The lower their wages, the more exhausting their work, and the more precarious their standard of living, the less able will they be to think about the conditions which surround them, or to make any effort to better them. Therefore it is not surprising that so long and so vigorous a strife was carried on by women along whose industrial position is on the whole better than that of thousands of workers in other trades. If we assume, as we may from the facts which we know, that shirtwaist makers are not worse off than other makers of women’s clothing, we may guage their relative position by comparing census statistics regarding women at work on women’s clothing with those concerning other trades. In New York 31.2% of the women in the clothing trades earned less than six dollars in a week in the busy season, while one in every five earned ten dollars or more. In all trades grouped together 47.1% earned less than six dollars in a week in the busy season, while only one in every 8 earned ten dollars or more.
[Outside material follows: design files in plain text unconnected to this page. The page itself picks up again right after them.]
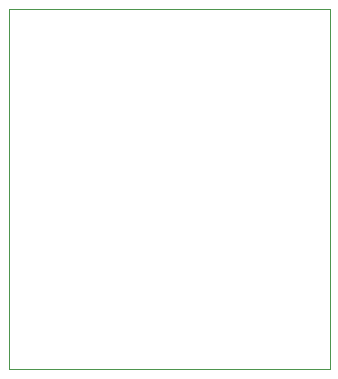
<source format=gbr>
%TF.GenerationSoftware,KiCad,Pcbnew,7.0.2-0*%
%TF.CreationDate,2023-09-22T13:18:50+12:00*%
%TF.ProjectId,TCRT5000 seperated,54435254-3530-4303-9020-736570657261,rev?*%
%TF.SameCoordinates,PX66b4f80PY68290a0*%
%TF.FileFunction,Profile,NP*%
%FSLAX46Y46*%
G04 Gerber Fmt 4.6, Leading zero omitted, Abs format (unit mm)*
G04 Created by KiCad (PCBNEW 7.0.2-0) date 2023-09-22 13:18:50*
%MOMM*%
%LPD*%
G01*
G04 APERTURE LIST*
%TA.AperFunction,Profile*%
%ADD10C,0.100000*%
%TD*%
G04 APERTURE END LIST*
D10*
X27178000Y30480000D02*
X27178000Y0D01*
X12954000Y30480000D02*
X14478000Y30480000D01*
X14478000Y30480000D02*
X27178000Y30480000D01*
X0Y30480000D02*
X12954000Y30480000D01*
X12954000Y0D02*
X0Y0D01*
X14478000Y0D02*
X27178000Y0D01*
X0Y0D02*
X0Y30480000D01*
X12954000Y0D02*
X14478000Y0D01*
M02*

</source>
The facts should sober us. If the shirtwaist makers found their condition so serious, what of the thousands earning less, without the strength to demand better things?

Has the community no responsibility for the establishment and the safeguarding of industrial standards? Does not self-protection demand that the state prevent the evils of industrial warfare, by preventing the injustice which provokes the workers to strife? Above all, does not the welfare of the state demand the protection of those workers who are too weak to revolt against injustice?

These are the vital questions, growing out of the shirtwaist strike. The strikers’ demands concern the most vital problems of the employment of women in trades, regulation of the hours of work, education of the workers and its relation to specialization and subdivision of labor, regularity of employment, and the control of the wage-scale to assure a living wage. The growing realization that the community is concerned with these conditions and responsible for bettering them is expressed in the laws of 28 states which restrict the hours of labor of women and regulate more or less the physical conditions in the workroom; in court decisions like that of the Supreme Court of the United States in the Oregon case upholding the constitutionality of such laws; and in the first tentative provisions in 11 states for the establishment of public industrial education. But even a brief sketch of trade conditions, such as the shirtwaist strike brought to light, indicates how feeble and ineffective is the present community action.